Joyful Exiles: Life in Christ on the Dangerous Edge of Things
by James Houston (nonfiction).
I’ve been quoting Houston all year so I figure if I include him here, it may reduce my incessant yammering about him. I felt gently mentored by him as I worked my way through this book at a time when being joyful was pretty scant. I learned the book was less about “JOY!” and more about reflecting on and deepening our grasp of what it means to be “in Christ.” In many ways his life and teachings are countercultural, opposing what many Americans see as evidence of success – like moving from a prestigious academic position in the U.K. to begin a small college in Vancouver (Regent) – he called that being“ downwardly mobile.” Or in the area of spiritual growth, where just like everything else in life we expect a cyber-fast solutions. So although I may be discouraged about how long it takes for certain people to become a saint, he insists that any progress God gives occurs at the slowest pace of all.

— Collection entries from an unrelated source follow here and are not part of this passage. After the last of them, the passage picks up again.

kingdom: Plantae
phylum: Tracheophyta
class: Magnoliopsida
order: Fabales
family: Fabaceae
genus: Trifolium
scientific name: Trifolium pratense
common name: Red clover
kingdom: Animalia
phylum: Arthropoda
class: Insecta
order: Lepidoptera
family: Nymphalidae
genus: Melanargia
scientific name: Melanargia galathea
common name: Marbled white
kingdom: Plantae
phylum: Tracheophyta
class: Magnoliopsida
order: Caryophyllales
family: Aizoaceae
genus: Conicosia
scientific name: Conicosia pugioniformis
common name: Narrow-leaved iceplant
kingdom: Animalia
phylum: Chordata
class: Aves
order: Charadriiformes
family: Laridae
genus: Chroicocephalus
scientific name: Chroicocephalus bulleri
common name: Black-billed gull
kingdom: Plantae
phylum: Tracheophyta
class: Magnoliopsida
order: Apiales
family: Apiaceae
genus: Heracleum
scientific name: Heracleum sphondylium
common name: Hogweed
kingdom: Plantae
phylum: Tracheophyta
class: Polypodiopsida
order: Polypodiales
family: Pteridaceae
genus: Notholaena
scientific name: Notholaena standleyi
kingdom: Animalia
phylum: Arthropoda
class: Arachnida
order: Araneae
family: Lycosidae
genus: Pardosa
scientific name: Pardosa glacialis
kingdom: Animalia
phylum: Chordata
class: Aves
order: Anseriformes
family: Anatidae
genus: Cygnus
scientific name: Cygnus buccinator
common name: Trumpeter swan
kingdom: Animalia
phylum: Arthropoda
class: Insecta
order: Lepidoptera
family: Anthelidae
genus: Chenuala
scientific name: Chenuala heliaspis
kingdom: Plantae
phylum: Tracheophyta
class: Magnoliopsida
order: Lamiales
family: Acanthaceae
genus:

While we can speed-read theological knowledge and idealistically accept certain doctrines, faith invites us to commit our whole person in our everyday existence to living out the gospel of Jesus Christ as fully as possible. So we find that becoming Christlike progresses almost imperceptibly. For authentic integration we need to expect appropriate rates of apprehension, conversion and transformation. …we must maintain humility, gentleness, perseverance, fortitude, courage and especially patience with ourselves as we pursue the journey. As Dante experienced, the higher we climb, the rougher the way becomes. [p. 129] There is relief and even a shade of joy in hearing this.

What is the What
by Dave Eggers (based on real people and events).
What is the What has to be the most moving book I’ve read all year. First off, you should read it because, as Deirdre Donahue from USA Today summarizes, it is “beautifully written and explores all the deepest aspects of human life: grief, the existence of God, alienation, good and evil, love, friendship.” Second, you should read it because it puts a human face on the tragic conflicts happening every day in Africa. Dave Eggers, also author of A Heartbreaking Work of Staggering Genius, wrote this not as a strict biography or documentary nor as a political diatribe, but as a fictionalized story of Valentino Achak Deng, a real person from the Sudan, relocated to Atlanta from a Kenyan refugee camp – one of the “Lost Boys of Africa,” though that term itself hardly means anything anymore, and who told his story to Eggers over a period of years. As a little boy, Deng lost his family, his home, his people, his country. He walked hundreds of miles, witnessing genocide and atrocity, without shelter, drinking dirty water, eating dead animal carcasses, – when they were lucky – without shelter and naked much of the time, and sick in heart and body. It’s simply one man’s story subjectively told so that some characters are composite, some events are telescoped, but what remains through and through is a powerful, honest, extraordinary account of what has happened to the displaced people from Sudan. The book is written in the hope (I would say pretty futile that is) that these horrors would not be repeated again.
Read What is the What and you’ll understand more about any of the conflicts in Africa than you’d gain from a thousand reports on CNN.